▸ **Given instruction**
Please resume the passage below on Microsoft's dispute with the European Commission, writing on from its final sentence.

▸ **Text to read**
▬▬▬▬▬▬

Microsoft’s allegations – contained in a strongly-worded letter seen by the FT – will further escalate the already fierce battle between the Commission and the software giant. The group currently faces the threat of fresh financial penalties – of up to €2m a day – after the Commission formally charged Microsoft in December for failing to comply with its landmark 2004 antitrust ruling.
The Commission has threatened Microsoft with fines of up to €2m a day unless it complies.
But Microsoft now says it has not been given access to many of the documents that form the basis of these charges and that it is therefore in a poor position to counter the Commission’s claims.
In a 5-page letter was sent to the Commission on Monday, one of its lawyers writes: “The absence of access is seriously prejudicing Microsoft’s rights of defence.”
The letter alleges that the group has only been granted access to 29 out of 100 relevant documents, and that 25 of them were part of the correspondence between the Commission and Microsoft itself. Ian Forrester QC, a partner at White & Case and one of the senior lawyers working for the group, adds in the letter: It is difficult to deny there is an infringement of what most lawyers in Brussels would regard as normal rights of defence. Indeed, “I take the liberty of suggesting that normal rights of defence are being trumped by the supposed need to avert a ‘danger to effective competition’.”

▬▬▬▬▬▬

▸ **Extracted material**
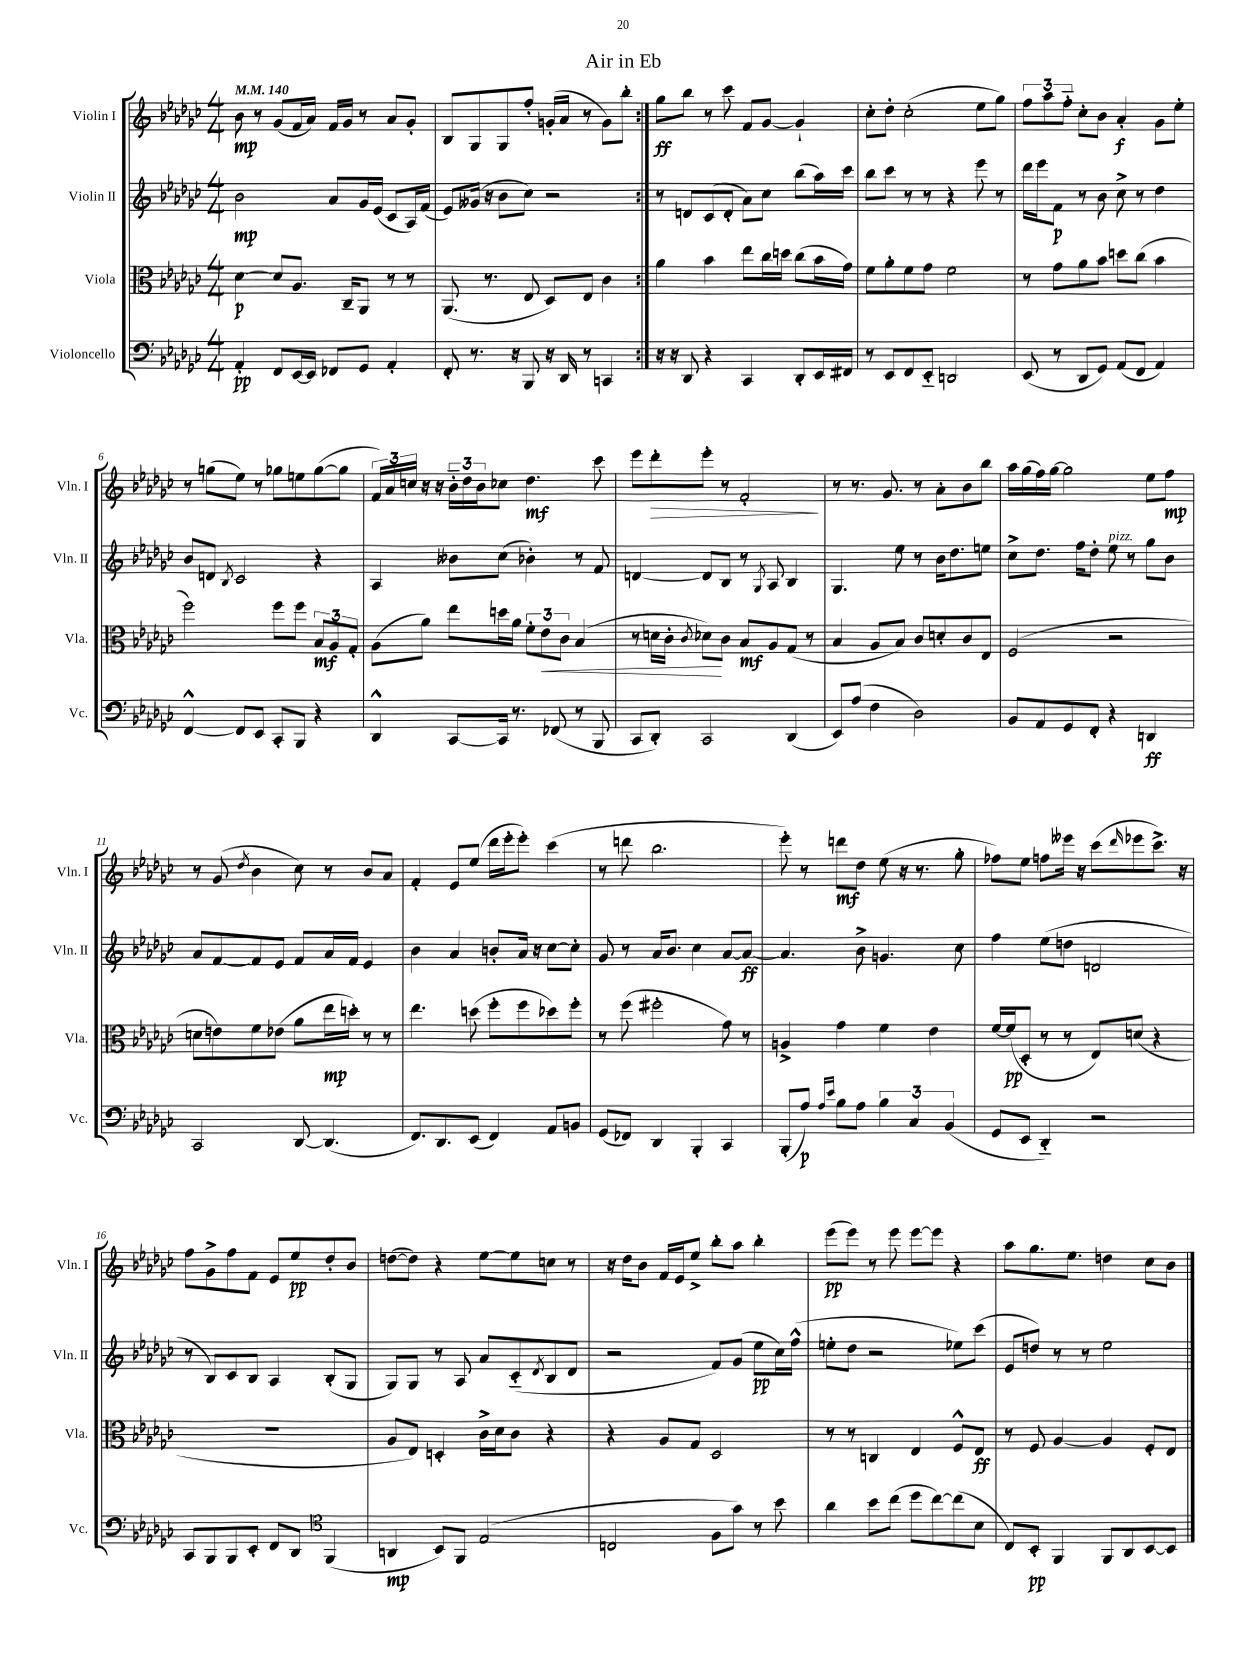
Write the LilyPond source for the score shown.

\header { title = "Air in Eb" }
<<
\new StaffGroup <<
\new Staff = "s0" \with { instrumentName = "Violin I" shortInstrumentName = "Vln. I" } {
    \clef treble \key ges \major \numericTimeSignature \time 4/4 \tempo 4 = 140
    \repeat volta 2 { bes'8\mp r8 ges'8( f'16 aes'16) f'16 ges'16 r8 aes'8 ges'8-. |
    bes8 ges8 ges8 f''8-. g'16-.( aes'16 r8 g'8) bes''8-. | }
    ges''8\ff bes''8 r8 ces'''8 f'8 ges'8~ ges'4-! |
    ces''8-. des''8-. ces''2-.( ees''8 ges''8) |
    \tuplet 3/2 { f''8 aes''8 f''8-_ } ces''8-. bes'8 aes'4-.\f ges'8 ees''8-. |
    r8 g''8( ees''8) r8 ges''8 e''8 ges''8~( ges''8 |
    \tuplet 3/2 { f'16) aes'16 c''16 } r16 r16 \tuplet 3/2 { bes'16-_ des''16 bes'16 } ces''8 des''4.\mf ces'''8 |
    ees'''8 des'''8-.\> ees'''8-. r8 f'2-.\! |
    r8 r8. ges'8. r8 aes'8-. bes'8 bes''8 |
    aes''16 ges''16( f''16) ges''16~ ges''2 ees''8 f''8\mp |
    r8 ges'8( \acciaccatura { des''8 } bes'4 ces''8) r8 bes'8 aes'8 |
    f'4-. ees'8 ees''8( des'''16 ees'''16-. ees'''8-.) ces'''4( |
    r8 d'''8 bes''2. |
    ees'''8-.) r8 d'''8\mf des''8 ees''8( r16 r8. ges''8-. |
    fes''8) ees''8 f''8 eeses'''16 r16 ces'''8( \grace { des'''16 } ees'''8 ces'''8.->) r16 |
    f''8 ges'8-> f''8 f'8 ees'8 ees''8\pp des''8-. bes'8 |
    d''8~( d''8) r4 ees''8~ ees''8 c''8 r8 |
    r16 des''16 bes'8 f'16 ees'16 ees''8-> bes''8-. aes''8 bes''4-. |
    ees'''8\pp( ees'''8) r8 ees'''8 ees'''8~ ees'''8 r4 |
    aes''8 ges''8. ees''8. d''4 ces''8 bes'8 \bar "|." |
}
\new Staff = "s1" \with { instrumentName = "Violin II" shortInstrumentName = "Vln. II" } {
    \clef treble \key ges \major \numericTimeSignature \time 4/4
    \repeat volta 2 { bes'2\mp aes'8 ges'16 ees'16( ces'8 aes16) f'16( |
    ees'8) geses'16( r16 bes'8 ces''8) r2 | }
    r8 d'8 ces'8( d'8-. aes'8) ces''8 bes''8( aes''16) ces'''16 |
    bes''8 ces'''8 r8 r8 r4 ees'''8 r8 |
    des'''16 ees'''16 f'8\p r8 bes'8 ces''8-> r8 des''4 |
    bes'8 d'8 \acciaccatura { bes8 } ces'2 r4 |
    aes4 beses'8 ces''8( bes'4-.) r8 f'8 |
    d'4~ d'8 bes8 r8 \acciaccatura { ges8 } aes8 bes4 |
    ges4. ees''8 r8 bes'16 des''8. e''8 |
    ces''8-> des''8. f''16 des''8-. ees''8^\markup { \italic "pizz." } r8 ges''8 bes'8 |
    aes'8 f'8~ f'8 ees'8 f'8 aes'16 f'16 ees'4 |
    bes'4 aes'4 b'8-. aes'16 r16 ces''8~ ces''8-. |
    ges'8 r8 aes'16 bes'8. ces''4 aes'8~ aes'8~\ff |
    aes'4. bes'8-> g'4. ces''8 |
    f''4 ees''8( d''8 d'2 |
    r8 bes8) ces'8 bes8 aes4 bes8-.( ges8 |
    ges8) ges8 r8 aes8 aes'8 ces'8-_( \acciaccatura { des'8 } bes8 des'8 |
    r2 f'8) ges'8( ees''8\pp ces''16) f''16-^( |
    e''8-. des''8 r2 ees''8) ces'''8( |
    ees'8 d''8) r8 r8 ees''2 \bar "|." |
}
\new Staff = "s2" \with { instrumentName = "Viola" shortInstrumentName = "Vla." } {
    \clef alto \key ges \major \numericTimeSignature \time 4/4
    \repeat volta 2 { des'4~\p des'8 aes8. ces16-- aes,8 r8 r8 |
    aes,8.( r8. ees8 des8) ees8 ces'4 | }
    aes'4 bes'4 ees''8 ces''16 d''16 ces''8( bes'16 ges'16) |
    f'8 aes'8-. f'8 ges'8 f'2 |
    r8 ges'8 aes'8 bes'8 d''8 ces''8( bes'4 |
    f''2) f''8 f''8 \tuplet 3/2 { bes8\mf aes8 ges8-. } |
    aes8( aes'8) ees''8 d''16 aes'16 \tuplet 3/2 { f'8-. ees'8\< ces'8 } bes4( |
    r8 d'16 ces'16-. \acciaccatura { ces'8 } des'8\!) ces'8 bes8\mf aes8 ges8( r8 |
    bes4 aes8 bes8) ces'8 d'8-. ces'8 ees8 |
    f2( r2 |
    d'8 e'8) f'8 ees'8( aes'8 ees''16\mp d''16-.) r8 r8 |
    ees''4. d''8( f''8-. f''8 des''8) f''8-. |
    r8 f''8( fis''2-. ges'8) r8 |
    a4-> ges'4 f'4 ees'4 |
    f'16~ f'16\pp( des8-. r8 r8 ees8) d'8( r4 |
    R1 |
    aes8 ees8) d4-. ces'16-> des'16 ces'8 r4 |
    r4 aes8 ges8 des2 |
    r8 r8 c4 ees4 f8-^ ees8\ff |
    r8 f8 aes4~ aes4 f8-. ees8 \bar "|." |
}
\new Staff = "s3" \with { instrumentName = "Violoncello" shortInstrumentName = "Vc." } {
    \clef bass \key ges \major \numericTimeSignature \time 4/4
    \repeat volta 2 { aes,4-.\pp f,8 ees,16~ ees,16 fes,8 ges,8 aes,4-. |
    f,8-. r8. r16 bes,,8 r16 des,16 r8 c,4 | }
    r16 r16 des,8 r4 ces,4 des,8-. ees,16 fis,16 |
    r8 ees,8 f,8 ees,8-_ d,2 |
    ees,8( r8 des,8 ges,8) aes,8( f,8 aes,4) |
    f,4~-^ f,8 ees,8 ces,8-. bes,,8 r4 |
    des,4-^ ces,8~ ces,16 r8. fes,8( r8 bes,,8 |
    ces,8 des,8-.) ces,2 des,4( |
    ees,8) aes8( f4 des2) |
    bes,8 aes,8 ges,8 f,8-. r4 d,4\ff |
    ces,2 des,8~ des,4.( |
    f,8.) des,8. ees,8( f,4) aes,8 b,8 |
    ges,8( fes,8) des,4 bes,,4-. ces,4 |
    bes,,8-.( aes8\p) \grace { aes16 ees'16 } bes8 aes8 \tuplet 3/2 { bes4 ces4 bes,4( } |
    ges,8 ees,8 des,4-_) r2 |
    ces,8 bes,,8 bes,,8 ees,8-. f,8 des,8 \clef tenor f,4( |
    a,4\mp bes,8) f,8 ees2( |
    c2 f8 ges'8) r8 bes'8 |
    aes'4 bes'8 ces''8( des''8 ces''8~) ces''8( bes8 |
    ces8) bes,8-.\pp f,4 f,8 aes,8 bes,8~ bes,8 \bar "|." |
}
>>
>>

▬▬▬▬▬▬

▸ **The answer**
A Commission spokesman said the issue of access to documents was still under discussion between Microsoft and the independent Commission official responsible for ensuring due process. “It is premature for Microsoft to allege we are riding roughshod over their rights of defence because no definitive conclusion has yet been reached on their requests.”
But Microsoft says the Commission’s stance contradicts the position outlined by Neelie Kroes, the EU competition commissioner, last year, in which she confirmed companies’ rights to access the regulator’s files. The group’s letter states: “The position taken by the Commission is particularly troubling because it contradicts the Commission’s stated commitment to increased transparency and due process in antitrust investigations.”
A spokesman for Microsoft said on Thursday: “We have great respect for the Commission as a institution but we are very concerned about the lack of transparency in this procedure.”